__TEXT FOR ANALYSIS__:
■ ■ ■ ■

An introduction and the need to trust my gut...

Hello all. I have been reading posts on here for about a week now and finally decided it was time to enlist the opinions of others. Obviously, my ultimate decision is up to me and me alone, but any wisdom I can get is much appreciated. Here’s my situation; I am a 29 year old happily married mother of 4! After years of feeling lost I decided to go back to school. I enrolled at my local community college in January and to my surprise I manage to have a solid 4.00 GPA. Even with completing over 19 credit hours for the spring term. My problem is deciding what path to pursue. I’m currently a pre-nursing major and just completed my CNA certification. I had the intent of applying to the BSN at my local 4 year university this coming spring. I’m not sure I’m happy with my decision so far. Truth is I want to be a doctor so bad and I’m scared I’m choosing nursing out of fear. Don’t get me wrong, I would love to be a nurse, but I don’t think I’m as in love with the idea of nursing as I am medical school. I feel like I just met the love of my life every time I think about becoming a doctor, it’s such a high and it’s been that way since I was younger. I go back and fourth with my options constantly and I’m driving my self nuts, completely nuts actually. My husband is super supportive and tells me to go for it, but I’m terrified of failing. I know I’m super early into my undergrad career, but I really can’t decide if I should drop the BSN plan of action. I don’t want to major in nursing and turn around and apply to medical school directly after, I wouldn’t feel right about taking a spot away from a student who really wants to be a nurse more than me. Does it make more since to just change my major to biology? I’ve thought of just becoming a NP in the long run, but again it doesn’t give me the thrill that being a doctor does. I’m sorry for such a long rant, I’m just confused and frustrated with myself…HELP!!!

Hi! I may be wrong but it seems to me from your post that you have already answered the question - you want to be a doctor! I would personally counsel against going for the nursing degree --I think I would suggest switching to biology or whatever else will let you take the prereqs and some upper level science courses. Applying to med school as a BSN but without experience is NOT helpful. Also, you may not realize it, but many nursing programs have a different set of grading criteria. Generally 80 is a C, and is minimum for passing a nursing course. Often 85 or 86 is a B and 95 is an A, so being a nursing major can artificially deflate your GPA. You might double check at the nursing program you are interested in.


I was a Certified Nurse Midwife (which I was happy with for many years), and a LOT of the people in my program were already OB-GYN Nurse Practitioners (basically the SAME content except they can’t do deliveries). They had to complete a second masters degree to do what they really wanted to do from the beginning. That’s a lot of effort, time and money. I think you should do what your heart most desires -and it sounds like that is medicine.


You say you got great grades even carrying 19 credits – that sounds promising!


I’d try to shadow some doctors and really confirm for yourself if medicine is your passion.

■ ■ ■ ■

(Records from a data collection)
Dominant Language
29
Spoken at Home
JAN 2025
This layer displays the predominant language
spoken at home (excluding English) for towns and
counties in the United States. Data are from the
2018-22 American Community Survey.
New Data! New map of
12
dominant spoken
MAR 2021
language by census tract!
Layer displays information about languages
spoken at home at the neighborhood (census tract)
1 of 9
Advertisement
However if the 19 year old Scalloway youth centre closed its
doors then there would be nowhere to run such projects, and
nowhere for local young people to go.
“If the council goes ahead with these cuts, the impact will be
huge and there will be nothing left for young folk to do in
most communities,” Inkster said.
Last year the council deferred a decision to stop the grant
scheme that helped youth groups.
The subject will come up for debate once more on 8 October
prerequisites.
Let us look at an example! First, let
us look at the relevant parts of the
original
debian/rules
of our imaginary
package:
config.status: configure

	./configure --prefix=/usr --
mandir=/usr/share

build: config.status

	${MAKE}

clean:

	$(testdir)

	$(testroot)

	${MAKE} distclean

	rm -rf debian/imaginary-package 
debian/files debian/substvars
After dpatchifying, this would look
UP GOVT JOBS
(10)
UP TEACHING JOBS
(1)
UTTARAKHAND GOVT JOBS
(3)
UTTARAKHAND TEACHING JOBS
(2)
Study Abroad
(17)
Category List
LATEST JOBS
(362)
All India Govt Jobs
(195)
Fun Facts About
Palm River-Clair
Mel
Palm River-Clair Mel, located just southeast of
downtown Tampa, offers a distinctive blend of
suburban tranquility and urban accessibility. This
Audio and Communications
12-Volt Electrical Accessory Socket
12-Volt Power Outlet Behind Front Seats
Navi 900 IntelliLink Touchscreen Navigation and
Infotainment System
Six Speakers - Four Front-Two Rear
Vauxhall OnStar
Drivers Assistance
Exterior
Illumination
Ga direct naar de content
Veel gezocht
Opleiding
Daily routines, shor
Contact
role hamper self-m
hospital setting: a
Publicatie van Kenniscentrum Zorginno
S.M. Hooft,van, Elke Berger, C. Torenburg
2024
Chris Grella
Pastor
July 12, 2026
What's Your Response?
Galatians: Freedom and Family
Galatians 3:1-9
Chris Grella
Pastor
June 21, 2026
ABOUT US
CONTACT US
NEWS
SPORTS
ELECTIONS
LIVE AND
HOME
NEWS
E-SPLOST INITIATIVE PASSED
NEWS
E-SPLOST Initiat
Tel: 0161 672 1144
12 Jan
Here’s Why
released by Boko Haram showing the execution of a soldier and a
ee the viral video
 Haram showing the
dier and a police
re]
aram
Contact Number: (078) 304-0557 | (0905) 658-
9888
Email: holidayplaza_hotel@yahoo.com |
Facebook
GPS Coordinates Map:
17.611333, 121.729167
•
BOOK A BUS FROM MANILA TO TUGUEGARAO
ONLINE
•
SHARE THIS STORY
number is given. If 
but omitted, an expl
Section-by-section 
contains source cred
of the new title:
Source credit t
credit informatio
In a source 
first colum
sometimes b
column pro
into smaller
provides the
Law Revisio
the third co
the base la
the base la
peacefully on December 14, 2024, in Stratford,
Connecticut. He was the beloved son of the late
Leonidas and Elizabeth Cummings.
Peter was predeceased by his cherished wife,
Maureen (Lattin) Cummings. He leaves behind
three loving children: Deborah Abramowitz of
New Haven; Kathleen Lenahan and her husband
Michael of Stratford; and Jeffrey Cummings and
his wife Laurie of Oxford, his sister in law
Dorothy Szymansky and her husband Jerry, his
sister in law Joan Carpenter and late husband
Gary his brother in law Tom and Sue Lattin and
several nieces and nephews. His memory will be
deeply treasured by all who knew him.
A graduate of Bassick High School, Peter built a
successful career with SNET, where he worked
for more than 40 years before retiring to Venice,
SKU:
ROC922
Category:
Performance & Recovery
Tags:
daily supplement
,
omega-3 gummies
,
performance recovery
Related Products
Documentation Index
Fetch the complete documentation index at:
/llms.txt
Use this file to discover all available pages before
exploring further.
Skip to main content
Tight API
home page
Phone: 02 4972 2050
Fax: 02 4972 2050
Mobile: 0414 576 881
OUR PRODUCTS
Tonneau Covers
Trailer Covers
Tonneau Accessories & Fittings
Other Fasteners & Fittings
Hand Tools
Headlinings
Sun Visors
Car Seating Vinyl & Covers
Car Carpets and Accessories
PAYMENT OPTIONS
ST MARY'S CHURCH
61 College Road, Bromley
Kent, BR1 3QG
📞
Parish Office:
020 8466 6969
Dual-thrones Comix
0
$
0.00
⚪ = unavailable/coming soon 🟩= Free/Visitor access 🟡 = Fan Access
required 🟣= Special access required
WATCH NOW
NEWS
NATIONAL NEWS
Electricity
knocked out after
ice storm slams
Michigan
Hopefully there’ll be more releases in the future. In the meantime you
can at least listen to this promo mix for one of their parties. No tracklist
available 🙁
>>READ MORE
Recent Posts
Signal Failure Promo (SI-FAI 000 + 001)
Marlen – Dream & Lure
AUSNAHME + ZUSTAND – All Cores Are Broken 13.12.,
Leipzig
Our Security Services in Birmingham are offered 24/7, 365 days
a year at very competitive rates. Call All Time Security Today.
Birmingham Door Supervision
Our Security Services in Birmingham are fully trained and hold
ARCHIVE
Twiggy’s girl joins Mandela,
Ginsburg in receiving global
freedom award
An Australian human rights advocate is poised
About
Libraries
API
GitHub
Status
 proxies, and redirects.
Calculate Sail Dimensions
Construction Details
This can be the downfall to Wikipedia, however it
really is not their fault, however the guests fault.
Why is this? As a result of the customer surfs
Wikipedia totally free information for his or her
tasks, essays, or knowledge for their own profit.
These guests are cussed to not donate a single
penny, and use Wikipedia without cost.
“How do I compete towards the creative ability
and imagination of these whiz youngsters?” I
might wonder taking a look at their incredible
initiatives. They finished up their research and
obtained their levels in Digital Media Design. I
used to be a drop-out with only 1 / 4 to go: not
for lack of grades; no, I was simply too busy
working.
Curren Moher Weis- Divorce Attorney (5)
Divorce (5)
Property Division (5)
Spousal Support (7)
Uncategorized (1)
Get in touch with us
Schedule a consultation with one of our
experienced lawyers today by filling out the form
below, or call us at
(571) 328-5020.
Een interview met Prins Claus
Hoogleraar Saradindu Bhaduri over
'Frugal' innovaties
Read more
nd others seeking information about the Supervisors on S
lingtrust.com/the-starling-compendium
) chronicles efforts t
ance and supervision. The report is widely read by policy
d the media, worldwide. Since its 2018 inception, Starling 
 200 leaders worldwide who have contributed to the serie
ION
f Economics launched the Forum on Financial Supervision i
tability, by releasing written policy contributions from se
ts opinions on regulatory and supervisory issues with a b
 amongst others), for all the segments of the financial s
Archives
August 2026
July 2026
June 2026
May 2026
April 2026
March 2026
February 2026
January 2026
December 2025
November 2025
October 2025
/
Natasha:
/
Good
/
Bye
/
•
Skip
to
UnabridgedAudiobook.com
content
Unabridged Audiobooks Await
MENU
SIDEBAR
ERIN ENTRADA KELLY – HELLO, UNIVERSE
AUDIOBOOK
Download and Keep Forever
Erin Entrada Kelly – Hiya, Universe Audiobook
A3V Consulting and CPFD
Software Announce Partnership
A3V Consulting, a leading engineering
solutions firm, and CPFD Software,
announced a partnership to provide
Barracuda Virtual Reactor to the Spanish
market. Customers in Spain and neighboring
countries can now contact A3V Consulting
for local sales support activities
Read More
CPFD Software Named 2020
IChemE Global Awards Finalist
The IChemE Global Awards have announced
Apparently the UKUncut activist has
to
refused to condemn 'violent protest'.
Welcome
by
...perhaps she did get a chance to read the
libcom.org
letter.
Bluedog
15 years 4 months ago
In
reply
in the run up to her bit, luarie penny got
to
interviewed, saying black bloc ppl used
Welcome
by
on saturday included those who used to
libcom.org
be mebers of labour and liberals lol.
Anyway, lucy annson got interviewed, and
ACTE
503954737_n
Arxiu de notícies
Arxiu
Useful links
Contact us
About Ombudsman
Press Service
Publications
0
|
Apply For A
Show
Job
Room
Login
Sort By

■ ■ ■ ■

__INSTRUCTIONS TO FOLLOW__: Summarize the text on choosing between nursing and medicine in three sentences. The records are not required for this exercise.

__ANSWER TO THIS TASK__: A 29-year-old married mother of four with a 4.00 GPA at a community college is a pre-nursing major planning to apply to a BSN program, but she wants to be a doctor and worries that she is choosing nursing out of fear. One reply advises switching to biology or another major that allows the prerequisites, noting that applying to medical school as a BSN without experience is not helpful and that nursing grading can deflate a GPA. A respondent who was a Certified Nurse Midwife says that many people in that program had to complete a second master's degree to do what they wanted from the beginning, and the replies also point to her strong grades and recommend shadowing doctors to confirm that medicine is her passion.